How the HTML design currently works is quite simple, we have all the raw assets for building a Bootstrap based website in our html-design.zip file. This is built via node.js and Grunt through a Template Building Block at publishing time (which simply executes the node command to let Grunt build it as instructed via the package.json and Gruntfile.js). Now because we don't care about the HTML that comes out of the Grunt build, but only need the CSS, fonts and JavaScript, we use a separate package.json and Gruntfile.js, and also we don't want the publisher to have to download all the node dependencies, so we have included all these additional files (with node.js itself) in our build-files.zip. If you want to know more details about the build process, I recommend you take a look at the source code of the Publish HTML Design TBB in GitHub.

So what do we need to do if we want to remove the HTML design build process from the CMS?

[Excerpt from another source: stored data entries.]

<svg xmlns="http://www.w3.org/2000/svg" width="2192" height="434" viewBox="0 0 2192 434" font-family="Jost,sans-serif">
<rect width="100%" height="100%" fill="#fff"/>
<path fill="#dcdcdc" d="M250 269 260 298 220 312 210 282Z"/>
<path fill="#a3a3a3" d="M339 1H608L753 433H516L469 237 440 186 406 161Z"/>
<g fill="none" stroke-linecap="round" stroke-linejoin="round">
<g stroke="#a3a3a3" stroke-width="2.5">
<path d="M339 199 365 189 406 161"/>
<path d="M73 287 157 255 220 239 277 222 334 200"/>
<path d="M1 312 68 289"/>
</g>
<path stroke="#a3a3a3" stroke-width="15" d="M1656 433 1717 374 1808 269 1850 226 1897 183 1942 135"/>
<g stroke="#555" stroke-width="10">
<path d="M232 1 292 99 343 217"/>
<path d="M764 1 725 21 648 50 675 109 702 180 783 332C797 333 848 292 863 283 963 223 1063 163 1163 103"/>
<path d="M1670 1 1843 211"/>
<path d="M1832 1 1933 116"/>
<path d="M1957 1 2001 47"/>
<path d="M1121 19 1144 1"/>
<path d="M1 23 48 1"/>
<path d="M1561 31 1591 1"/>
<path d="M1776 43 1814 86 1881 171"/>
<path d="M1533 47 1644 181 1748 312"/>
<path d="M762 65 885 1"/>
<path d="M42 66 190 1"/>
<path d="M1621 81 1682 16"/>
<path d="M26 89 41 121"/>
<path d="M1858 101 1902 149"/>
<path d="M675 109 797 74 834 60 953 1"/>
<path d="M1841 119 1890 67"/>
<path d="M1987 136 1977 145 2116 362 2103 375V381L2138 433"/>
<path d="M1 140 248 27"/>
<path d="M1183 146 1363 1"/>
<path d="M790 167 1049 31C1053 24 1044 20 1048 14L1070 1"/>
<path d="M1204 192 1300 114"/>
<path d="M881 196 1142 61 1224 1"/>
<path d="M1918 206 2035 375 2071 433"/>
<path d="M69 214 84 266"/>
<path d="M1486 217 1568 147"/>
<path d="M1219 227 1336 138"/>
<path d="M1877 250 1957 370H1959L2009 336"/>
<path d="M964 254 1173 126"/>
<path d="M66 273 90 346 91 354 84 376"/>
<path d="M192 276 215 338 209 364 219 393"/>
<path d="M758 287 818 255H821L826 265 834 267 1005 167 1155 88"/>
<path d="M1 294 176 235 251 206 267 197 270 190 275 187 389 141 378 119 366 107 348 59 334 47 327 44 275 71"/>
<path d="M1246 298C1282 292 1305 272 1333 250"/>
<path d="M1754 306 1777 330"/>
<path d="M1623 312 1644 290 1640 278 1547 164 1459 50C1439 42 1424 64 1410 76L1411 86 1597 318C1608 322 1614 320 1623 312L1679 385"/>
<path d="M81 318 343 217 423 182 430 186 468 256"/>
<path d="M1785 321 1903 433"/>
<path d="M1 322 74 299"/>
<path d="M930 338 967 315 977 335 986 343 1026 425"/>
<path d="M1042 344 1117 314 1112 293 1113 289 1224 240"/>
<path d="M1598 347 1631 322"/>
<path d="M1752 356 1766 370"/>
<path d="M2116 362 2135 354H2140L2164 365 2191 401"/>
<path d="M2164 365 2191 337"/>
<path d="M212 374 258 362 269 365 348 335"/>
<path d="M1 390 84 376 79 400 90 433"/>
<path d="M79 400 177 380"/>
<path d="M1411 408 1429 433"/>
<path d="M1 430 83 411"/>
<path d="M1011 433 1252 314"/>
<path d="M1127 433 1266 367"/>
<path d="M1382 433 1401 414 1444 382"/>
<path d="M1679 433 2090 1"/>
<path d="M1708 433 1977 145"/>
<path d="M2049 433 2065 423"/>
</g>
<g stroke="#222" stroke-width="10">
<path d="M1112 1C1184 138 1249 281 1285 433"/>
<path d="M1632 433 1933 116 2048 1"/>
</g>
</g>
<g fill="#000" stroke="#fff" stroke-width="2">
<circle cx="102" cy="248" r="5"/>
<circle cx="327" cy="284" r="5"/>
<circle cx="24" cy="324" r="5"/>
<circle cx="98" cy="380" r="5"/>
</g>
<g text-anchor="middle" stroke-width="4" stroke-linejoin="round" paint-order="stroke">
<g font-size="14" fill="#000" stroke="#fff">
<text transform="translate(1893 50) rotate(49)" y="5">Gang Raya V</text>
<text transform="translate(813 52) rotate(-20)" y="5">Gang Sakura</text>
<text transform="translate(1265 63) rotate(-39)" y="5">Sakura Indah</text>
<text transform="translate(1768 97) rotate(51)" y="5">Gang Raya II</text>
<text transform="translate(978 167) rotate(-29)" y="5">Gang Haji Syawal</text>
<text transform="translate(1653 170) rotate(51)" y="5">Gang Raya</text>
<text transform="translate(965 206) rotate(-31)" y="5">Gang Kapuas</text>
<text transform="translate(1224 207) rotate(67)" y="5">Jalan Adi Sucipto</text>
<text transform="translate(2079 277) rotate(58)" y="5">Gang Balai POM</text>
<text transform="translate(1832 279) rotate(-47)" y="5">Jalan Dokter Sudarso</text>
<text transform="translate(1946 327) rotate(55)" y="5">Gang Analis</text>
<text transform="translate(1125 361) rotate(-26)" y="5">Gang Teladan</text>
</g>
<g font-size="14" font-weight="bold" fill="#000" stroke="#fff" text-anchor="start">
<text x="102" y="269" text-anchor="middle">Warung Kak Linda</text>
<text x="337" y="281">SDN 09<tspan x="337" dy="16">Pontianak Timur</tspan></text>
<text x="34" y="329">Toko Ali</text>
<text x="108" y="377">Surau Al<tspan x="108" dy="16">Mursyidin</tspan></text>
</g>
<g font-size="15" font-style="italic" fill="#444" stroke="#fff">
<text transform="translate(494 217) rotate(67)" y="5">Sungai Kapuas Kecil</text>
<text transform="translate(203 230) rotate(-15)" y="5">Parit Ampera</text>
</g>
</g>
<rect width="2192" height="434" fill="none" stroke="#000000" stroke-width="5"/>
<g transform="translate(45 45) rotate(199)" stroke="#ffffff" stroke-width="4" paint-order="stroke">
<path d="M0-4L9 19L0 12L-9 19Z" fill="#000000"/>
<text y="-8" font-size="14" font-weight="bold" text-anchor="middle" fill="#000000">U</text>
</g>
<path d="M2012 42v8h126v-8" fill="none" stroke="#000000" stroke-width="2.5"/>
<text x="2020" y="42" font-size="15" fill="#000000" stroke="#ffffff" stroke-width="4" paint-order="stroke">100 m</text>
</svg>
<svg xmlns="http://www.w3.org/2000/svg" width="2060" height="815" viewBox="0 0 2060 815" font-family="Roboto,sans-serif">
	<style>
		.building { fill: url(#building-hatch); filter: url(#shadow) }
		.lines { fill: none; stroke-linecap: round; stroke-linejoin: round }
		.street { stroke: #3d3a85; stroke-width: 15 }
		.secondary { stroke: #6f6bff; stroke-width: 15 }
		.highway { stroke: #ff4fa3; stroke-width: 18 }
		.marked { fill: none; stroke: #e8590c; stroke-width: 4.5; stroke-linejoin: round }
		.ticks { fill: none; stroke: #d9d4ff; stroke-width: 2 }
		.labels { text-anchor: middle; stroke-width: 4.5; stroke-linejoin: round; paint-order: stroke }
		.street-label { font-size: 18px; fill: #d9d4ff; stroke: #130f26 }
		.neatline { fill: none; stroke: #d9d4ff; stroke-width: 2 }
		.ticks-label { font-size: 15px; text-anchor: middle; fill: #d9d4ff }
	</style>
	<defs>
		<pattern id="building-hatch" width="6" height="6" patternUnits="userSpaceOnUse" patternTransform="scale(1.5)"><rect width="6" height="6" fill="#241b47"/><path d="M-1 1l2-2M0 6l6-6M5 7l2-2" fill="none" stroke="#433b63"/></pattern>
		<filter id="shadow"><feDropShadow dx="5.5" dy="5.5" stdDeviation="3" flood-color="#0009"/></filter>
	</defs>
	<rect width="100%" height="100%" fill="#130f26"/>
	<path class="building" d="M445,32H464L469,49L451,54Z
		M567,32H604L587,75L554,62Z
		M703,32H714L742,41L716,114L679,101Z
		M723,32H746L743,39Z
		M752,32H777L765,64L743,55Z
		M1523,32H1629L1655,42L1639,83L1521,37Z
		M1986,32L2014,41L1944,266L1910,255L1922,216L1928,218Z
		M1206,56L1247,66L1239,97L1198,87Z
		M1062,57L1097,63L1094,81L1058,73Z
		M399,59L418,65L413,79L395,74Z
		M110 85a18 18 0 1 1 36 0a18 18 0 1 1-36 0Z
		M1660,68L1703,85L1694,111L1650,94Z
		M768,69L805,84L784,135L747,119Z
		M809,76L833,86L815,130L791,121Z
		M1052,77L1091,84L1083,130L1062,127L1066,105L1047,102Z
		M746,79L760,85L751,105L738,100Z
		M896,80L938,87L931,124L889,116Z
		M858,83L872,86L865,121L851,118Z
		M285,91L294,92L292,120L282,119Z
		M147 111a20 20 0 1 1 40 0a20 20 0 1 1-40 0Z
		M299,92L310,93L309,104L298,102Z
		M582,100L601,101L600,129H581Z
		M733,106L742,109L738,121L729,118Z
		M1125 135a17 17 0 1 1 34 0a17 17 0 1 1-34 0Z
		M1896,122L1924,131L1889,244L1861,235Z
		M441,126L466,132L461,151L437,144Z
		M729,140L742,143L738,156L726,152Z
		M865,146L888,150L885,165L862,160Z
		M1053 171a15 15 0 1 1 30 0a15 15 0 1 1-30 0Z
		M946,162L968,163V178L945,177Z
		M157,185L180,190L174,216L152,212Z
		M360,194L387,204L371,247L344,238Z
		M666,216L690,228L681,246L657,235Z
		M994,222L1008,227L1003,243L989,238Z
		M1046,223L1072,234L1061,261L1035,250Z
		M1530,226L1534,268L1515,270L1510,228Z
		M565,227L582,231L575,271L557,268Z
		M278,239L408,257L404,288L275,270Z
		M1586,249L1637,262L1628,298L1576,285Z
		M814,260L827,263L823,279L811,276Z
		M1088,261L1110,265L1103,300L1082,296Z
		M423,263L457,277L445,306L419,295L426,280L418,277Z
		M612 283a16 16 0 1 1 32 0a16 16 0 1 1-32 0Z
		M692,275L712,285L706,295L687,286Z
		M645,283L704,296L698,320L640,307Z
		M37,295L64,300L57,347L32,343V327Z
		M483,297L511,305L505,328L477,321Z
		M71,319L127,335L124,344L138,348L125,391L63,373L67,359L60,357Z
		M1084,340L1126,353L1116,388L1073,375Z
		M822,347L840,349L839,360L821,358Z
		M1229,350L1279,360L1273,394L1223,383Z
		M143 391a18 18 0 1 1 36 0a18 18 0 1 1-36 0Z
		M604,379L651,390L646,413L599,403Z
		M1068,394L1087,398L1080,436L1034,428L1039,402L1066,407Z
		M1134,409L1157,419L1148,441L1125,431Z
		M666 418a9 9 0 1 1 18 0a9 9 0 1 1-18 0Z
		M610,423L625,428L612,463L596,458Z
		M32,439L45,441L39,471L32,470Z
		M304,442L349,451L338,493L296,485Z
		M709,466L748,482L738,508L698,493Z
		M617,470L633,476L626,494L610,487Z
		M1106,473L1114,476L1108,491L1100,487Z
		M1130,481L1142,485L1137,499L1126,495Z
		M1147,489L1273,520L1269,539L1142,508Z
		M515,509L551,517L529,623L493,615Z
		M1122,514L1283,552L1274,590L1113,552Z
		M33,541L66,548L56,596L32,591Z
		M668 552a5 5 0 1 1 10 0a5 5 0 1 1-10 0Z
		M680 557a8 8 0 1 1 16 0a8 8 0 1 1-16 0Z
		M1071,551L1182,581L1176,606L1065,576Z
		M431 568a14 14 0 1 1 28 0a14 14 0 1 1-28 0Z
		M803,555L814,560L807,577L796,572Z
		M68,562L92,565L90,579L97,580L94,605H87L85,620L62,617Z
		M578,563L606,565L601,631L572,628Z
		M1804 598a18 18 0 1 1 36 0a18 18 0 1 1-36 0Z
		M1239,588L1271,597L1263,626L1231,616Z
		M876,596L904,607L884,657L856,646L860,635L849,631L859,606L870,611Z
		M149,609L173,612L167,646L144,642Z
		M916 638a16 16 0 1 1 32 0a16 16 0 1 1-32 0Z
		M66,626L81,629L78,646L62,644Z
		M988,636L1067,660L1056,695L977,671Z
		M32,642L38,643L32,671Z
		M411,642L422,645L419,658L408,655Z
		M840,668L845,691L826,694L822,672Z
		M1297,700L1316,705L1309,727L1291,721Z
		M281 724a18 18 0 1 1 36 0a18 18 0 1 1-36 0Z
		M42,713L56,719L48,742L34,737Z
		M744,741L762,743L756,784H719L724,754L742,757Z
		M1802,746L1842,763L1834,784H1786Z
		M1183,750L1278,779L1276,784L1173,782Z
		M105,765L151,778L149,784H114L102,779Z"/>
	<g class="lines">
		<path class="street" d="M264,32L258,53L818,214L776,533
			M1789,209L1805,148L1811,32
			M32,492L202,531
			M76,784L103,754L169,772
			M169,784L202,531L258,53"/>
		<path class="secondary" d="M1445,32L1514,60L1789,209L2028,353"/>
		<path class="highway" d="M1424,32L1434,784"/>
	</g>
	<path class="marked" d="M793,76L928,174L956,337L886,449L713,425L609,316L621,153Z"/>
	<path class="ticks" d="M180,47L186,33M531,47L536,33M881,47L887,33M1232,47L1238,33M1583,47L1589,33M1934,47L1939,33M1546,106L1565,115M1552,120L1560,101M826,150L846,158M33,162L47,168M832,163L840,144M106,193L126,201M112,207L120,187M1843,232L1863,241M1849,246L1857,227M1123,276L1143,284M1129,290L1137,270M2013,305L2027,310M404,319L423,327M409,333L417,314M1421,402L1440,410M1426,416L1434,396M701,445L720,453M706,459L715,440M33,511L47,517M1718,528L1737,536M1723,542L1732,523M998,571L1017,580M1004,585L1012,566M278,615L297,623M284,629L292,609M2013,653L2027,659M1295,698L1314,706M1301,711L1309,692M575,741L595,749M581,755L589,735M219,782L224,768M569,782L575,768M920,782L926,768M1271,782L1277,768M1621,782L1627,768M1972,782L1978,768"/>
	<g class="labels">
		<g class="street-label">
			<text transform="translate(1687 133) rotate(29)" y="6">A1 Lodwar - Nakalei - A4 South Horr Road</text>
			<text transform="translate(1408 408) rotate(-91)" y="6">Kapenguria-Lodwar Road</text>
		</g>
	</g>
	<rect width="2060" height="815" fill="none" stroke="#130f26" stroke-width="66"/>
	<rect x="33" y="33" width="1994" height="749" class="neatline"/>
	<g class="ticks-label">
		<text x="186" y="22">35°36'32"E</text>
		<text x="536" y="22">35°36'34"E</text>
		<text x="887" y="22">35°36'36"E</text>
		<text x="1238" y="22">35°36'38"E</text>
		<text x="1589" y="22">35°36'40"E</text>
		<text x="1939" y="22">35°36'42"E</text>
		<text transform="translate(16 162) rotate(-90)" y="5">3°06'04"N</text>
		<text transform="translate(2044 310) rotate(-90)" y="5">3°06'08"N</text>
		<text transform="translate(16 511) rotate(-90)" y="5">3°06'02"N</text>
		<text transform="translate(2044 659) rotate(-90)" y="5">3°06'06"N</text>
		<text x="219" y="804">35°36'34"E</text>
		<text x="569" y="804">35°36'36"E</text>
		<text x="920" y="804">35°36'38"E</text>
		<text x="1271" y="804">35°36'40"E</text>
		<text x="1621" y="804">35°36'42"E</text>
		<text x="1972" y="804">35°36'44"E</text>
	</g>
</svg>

  1. delete the Publish HTML Design Page (you can also delete the Component on it and its references, but simply unpublishing and deleting this page, makes the HTML design unavailable from the Broker database).
  2. deploy a version.json file to the /system/assets folder of your Web application, which contains the version number which is added to the URLs for static assets, i.e.: {"version":"v0.1"}
  3. deploy your CSS, fonts and JavaScript files to the to the /system/assets folder (as part of the deploy of the web application with its views)
  4. update the views in case you need the HTML to be non Bootstrap


Note step #2 is very important, this is also something which comes up when people forget to publish the HTML design initially and find out DXA does not work without a version.json. The /system/assets folder is versions through the value inside the version.json file to prevent unwanted browser caching of our design assets when we update the HTML design. So keep in mind that when you deploy your HTML design manually, you will have to update the version string in the version.json file for it to become available direct without client caching issues.

I hope this article gives you more insight and I wish you all a merry x-mas!

  • that is not really related to the HTML design, but indeed flagged as an issue. Initially we ignored any kind of caching in the DXA web application, because we considered caching strategies something each implementation will want different, so no common ground for us to build upon. However, there is a default cache in DD4T, which automatically gets exposed and also because DXA does not set any cache headers in its HTTP response, the behaviour of the browser for client side caching can be unexpected and unwanted. We are currently revising this for DXA 1.3, and plan to do more in upcoming releases around performance and caching.

  • I don't like DXA checking each and every request of binary whether its stale or new. its slowdown the loading of assets. it should be separate thread doing all this stuff,  rather than intercepting all the calls.

  • maybe not the HTML itself (apart from fixes perhaps), but yeah it would be nice if the community could come up with some decent "skins" making the design a bit more attractive in demo scenarios. This is also something we will need in the future when we deliver DXA in the cloud in a multi tennant scenario, but I won't go into too much detail there yet ;o).
    How to collaborate on that, well these skins could be packed as a module and uploaded to the eXtensions area of the Tridion Developer community https://community.sdl.com/developers/tridion_developer/m/mediagallery

  • Nice, Bart. Do you see the HTML side of DXA evolving in the community (or even in other communities)? I know of a few DXA HTML variants for training and demos, but how could we collaborate here?

    One idea we had for Spark 45, a DXA precursor was a context for the HTML design. Think that or a hackathon might fit your open source DXA model?